Women seeking positions in mainline Protestant denominations like Episcopal and Presbyterian have seen the doors widen: By 2009, 28 percent of senior pastors in mainline churches were female, according to a survey by U.S. Congregations, a nonprofit research group in Louisville. But a preference or firm requirement for male pastors persists among conservative churches (mainly evangelical), with fewer than 2 percent of senior positions held by women.
Single pastors remain uncommon, especially among conservative churches, where the figure is 1 in 20, according to the same survey. Among mainline protestant denominations, roughly 1 in 6 senior pastors are single.
Amy Mark is, like Almlie, ordained by the Evangelical Covenant Church and like him has searched more widely in the evangelical world for a permanent position. After seven years with only some temporary pastoral stints, she finds herself working in a crafts shop to get by.
Her denomination’s policy of accepting women as leaders has not been taken to heart by many local churches, she discovered. Being single was a major second obstacle.
In more than 50 interviews, she said, “they often acted like I’m not quite whole because I’m single,” questioning whether she could counsel couples or parents. At the same time, some also asked whether, if she did get married and have a family, she would be able to continue with a demanding job as a pastor.
Mark is now helping to start a new ministry for teenage mothers in a low-income area east of San Francisco — a project that has lifted her spirits, she said, after years of feeling hurt and betrayed.
Scott Cormode, professor of leadership development at the Fuller Theological Seminary in Pasadena, Calif. — where Almlie received his Master’s of Divinity before he worked as an assistant pastor in California — said he did not believe that the bias against single pastors was as pervasive as Almlie contended.
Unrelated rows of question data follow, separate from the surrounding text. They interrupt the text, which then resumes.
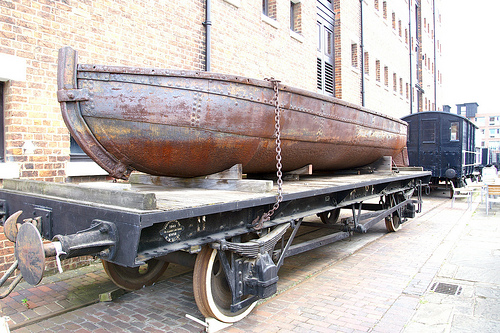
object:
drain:
[430, 282, 462, 296]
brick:
[7, 307, 200, 333]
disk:
[13, 223, 45, 287]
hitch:
[14, 219, 121, 286]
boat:
[56, 46, 409, 183]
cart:
[0, 156, 432, 324]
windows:
[424, 122, 434, 140]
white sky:
[436, 0, 500, 116]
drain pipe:
[360, 0, 364, 107]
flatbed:
[0, 171, 432, 226]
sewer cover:
[430, 282, 462, 296]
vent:
[430, 282, 463, 296]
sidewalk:
[0, 165, 500, 333]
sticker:
[159, 220, 185, 243]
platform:
[0, 156, 432, 333]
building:
[442, 101, 500, 153]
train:
[0, 110, 499, 323]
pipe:
[201, 0, 212, 72]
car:
[400, 111, 500, 199]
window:
[290, 0, 301, 35]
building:
[0, 0, 447, 288]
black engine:
[400, 110, 500, 199]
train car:
[398, 111, 479, 178]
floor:
[0, 165, 500, 333]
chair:
[450, 180, 473, 208]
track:
[0, 181, 475, 333]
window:
[317, 58, 334, 95]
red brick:
[0, 167, 500, 333]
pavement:
[1, 167, 500, 333]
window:
[351, 43, 357, 67]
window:
[364, 51, 369, 75]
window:
[376, 60, 380, 82]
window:
[384, 66, 389, 87]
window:
[400, 78, 403, 95]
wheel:
[192, 244, 250, 323]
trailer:
[0, 156, 432, 323]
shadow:
[0, 219, 387, 333]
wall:
[95, 10, 167, 50]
He noted that finding a position was always hard in a crowded field.
But Jackson W. Carroll, emeritus professor of religion at the Duke Divinity School, suggested that the preference for marriage might have been hardened by the social upheavals of recent decades.
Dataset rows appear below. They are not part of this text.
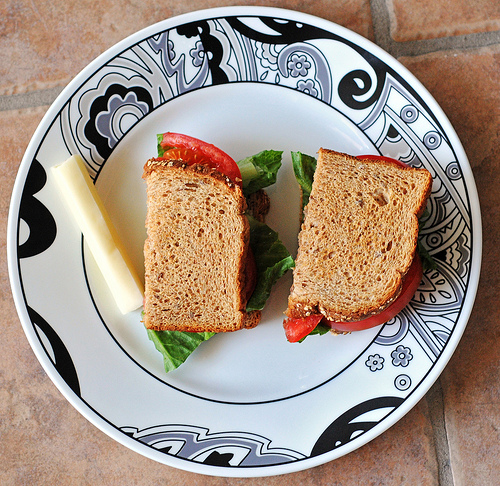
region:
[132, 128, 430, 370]
Pieces of sandwich on a plate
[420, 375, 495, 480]
Brown tiled ceramic surface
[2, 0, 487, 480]
Plate with food on it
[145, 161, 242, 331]
Piece of brown bread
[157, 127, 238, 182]
Slice of ripe tomato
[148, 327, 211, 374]
Piece of green vegetable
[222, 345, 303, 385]
White colored portion of the plate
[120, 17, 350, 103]
Colored design on the plate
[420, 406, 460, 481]
Joint between two adjacent tiles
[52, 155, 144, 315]
Long piece of cheese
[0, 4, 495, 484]
The plate is round.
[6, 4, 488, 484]
The plate is disc-like.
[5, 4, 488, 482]
The plate is in use.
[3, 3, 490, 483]
The plate is black, gray and white.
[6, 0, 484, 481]
The plate has a design on it.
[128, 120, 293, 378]
Half of a sandwich.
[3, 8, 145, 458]
Stick cheese on a plate.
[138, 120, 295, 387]
Lettuce and tomatoes on bread.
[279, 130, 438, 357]
Half of a sandwich.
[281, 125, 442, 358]
Tomatoes and lettuce on bread.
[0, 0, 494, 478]
a dish on a surface with tiles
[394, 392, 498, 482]
cement between tiles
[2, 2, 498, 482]
tiles are red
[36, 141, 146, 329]
a piece of white cheese on side a dish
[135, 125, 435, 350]
two sandwiches on a dish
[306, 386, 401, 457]
black decorations on a dish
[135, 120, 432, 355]
a sandwich cut in two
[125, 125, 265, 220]
slice of tomato inside a sandwich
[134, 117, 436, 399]
lettuce inside sandwiches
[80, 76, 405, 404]
center of dish is white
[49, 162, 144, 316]
A piece of cheese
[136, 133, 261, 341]
A half of a sandwich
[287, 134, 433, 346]
A piece of a sandwich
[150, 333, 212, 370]
A slice of lettuce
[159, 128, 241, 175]
A piece of a juicy red tomato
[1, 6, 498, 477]
A plate of food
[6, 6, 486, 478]
A lunch on a white plate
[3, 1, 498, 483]
A blue and white plate on the counter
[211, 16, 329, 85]
A blue decorative rim on a plate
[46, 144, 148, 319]
A small serving of white cheese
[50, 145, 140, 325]
Rolled cheese on the plate.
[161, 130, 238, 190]
Red tomato on the sandwich.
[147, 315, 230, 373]
Lettuce on the sandwich.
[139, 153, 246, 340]
Wheat bread on the sandwich.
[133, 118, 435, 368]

“Evangelicals are responding to the sexual revolution of the 1960s, which they saw as a real threat to the family,” he said. “A pastor with a wife is less likely to be a homosexual and more likely to mirror the traditional image of a family.”
Matt Steen, 35, encountered concerns about the possibility of sexual misconduct during the year he fruitlessly sought a new position as a youth pastor.
“I had some pretty candid conversations with churches,” he recalled of his interviews in 2006. “They’d say, ‘Tell me about your wife and kids,’ and I’d say, ‘I haven’t met them yet.”’
Many interviewers seemed to fear that he might “do something stupid, like get involved with a student,” he said. “I told them that I understand the concern, but that I’ve seen married pastors make the same mistakes.”
Steen later married and for family reasons moved to Long Island, ultimately leaving the ministry. He now markets accounting services to churches.
Some religion experts suggested a less charitable reason for the marriage requirement: The expectation that a pastor’s wife will provide unpaid labor, perhaps leading the choir or teaching Sunday school.
“Sometimes, parishioners have an unspoken preference for a happily married male with a wife who does not work outside the home,” Cynthia Woolever, research director at U.S. Congregations, wrote in a 2009 article. “She also volunteers at the church while raising ‘wholesome and polite children.”’
Almlie notes that during the first 1,500 years of Christianity, “singleness, not marriage, was lauded as next to godliness.” Martin Luther, in his break with Rome, preached against mandatory celibacy and got married himself.
As he searches for a job, Almlie is also looking for a life partner. He has tried Christian dating services and even eHarmony, but nothing has clicked. He says that he understands the desire to have a model family, but that he faces too many myths and fears.
“Ultimately, I do begrudge not being hired,” he said.